Fulfilling The Need To Be Needed
Studies show that 90% of marital problems could be resolved if one person in the relationship were able to put themselves in the other person’s shoes.
Dr. Stanton Samenow, who has spent 40 years trying to understand crime and the criminal mind, shares that a lack of empathy may be the source of most human misery.
Understanding that we all need to feel significant will help you understand why people do what they do, and enable you to see things from another person’s perspective. (You don’t have to agree with them, but you will understand them.)
Every person needs to know their life matters, that they are unique, that they have significance. Some people meet this need through piercings and tattoos, others through having the biggest problems, whether real or imagined. (If you have ever met someone who wants to one “down” everyone else about how difficult their week has been, you are seeing the need for significance in action.)
Some get significance by loving, some by greed, others by spirituality, and many by being always trying to win an argument. As with all human needs, significance can be met in ways that serve or harm others. (Simply put, you can be significant by building the biggest business, and you can be significant by tearing everyone else’s down.)
As Tony Robbins shares, one sure way to get significance is anger. When you see someone angry, you are often witnessing someone who is feeling insignificant. Why? Because anger gets everyone’s attention, and people tend to give the loud person space and attempt to placate them, thus instant significance.
In a more healthy way, the truth is, you can meet your need for significance by simply knowing your life is unique because there has never been another you.

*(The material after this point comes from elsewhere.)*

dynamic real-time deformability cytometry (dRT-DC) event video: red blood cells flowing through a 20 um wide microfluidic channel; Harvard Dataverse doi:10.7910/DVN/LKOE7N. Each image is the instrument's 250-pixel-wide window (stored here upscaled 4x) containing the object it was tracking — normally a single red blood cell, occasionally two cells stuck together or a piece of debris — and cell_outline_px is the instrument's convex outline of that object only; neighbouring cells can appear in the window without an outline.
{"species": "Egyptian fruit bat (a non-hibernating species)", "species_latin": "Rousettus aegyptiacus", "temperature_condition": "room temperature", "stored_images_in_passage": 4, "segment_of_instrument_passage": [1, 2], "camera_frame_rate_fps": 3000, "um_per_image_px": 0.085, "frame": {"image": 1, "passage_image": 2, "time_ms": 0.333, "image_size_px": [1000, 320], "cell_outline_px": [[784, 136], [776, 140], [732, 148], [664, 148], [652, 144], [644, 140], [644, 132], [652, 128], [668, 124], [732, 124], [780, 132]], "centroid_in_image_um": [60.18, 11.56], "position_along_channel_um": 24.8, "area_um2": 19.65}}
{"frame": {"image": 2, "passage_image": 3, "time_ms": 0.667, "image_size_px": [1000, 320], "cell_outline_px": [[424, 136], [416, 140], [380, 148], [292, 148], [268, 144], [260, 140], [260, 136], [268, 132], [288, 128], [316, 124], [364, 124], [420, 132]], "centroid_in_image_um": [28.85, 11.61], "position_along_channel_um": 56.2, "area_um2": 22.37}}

The more important question to ask is, how can I help my loved ones feel significant? How much significance do I give them by my attention and affection? And for those who are married, does my spouse feel they are the most important thing in my life, and more importantly do they know they are? (No one will stay in a relationship if they are fourth, fifth, or sixth place in someone else’s life.)
Since it is true that living is giving, why not find healthy ways to let those who matter in your life know that they really do matter in your life.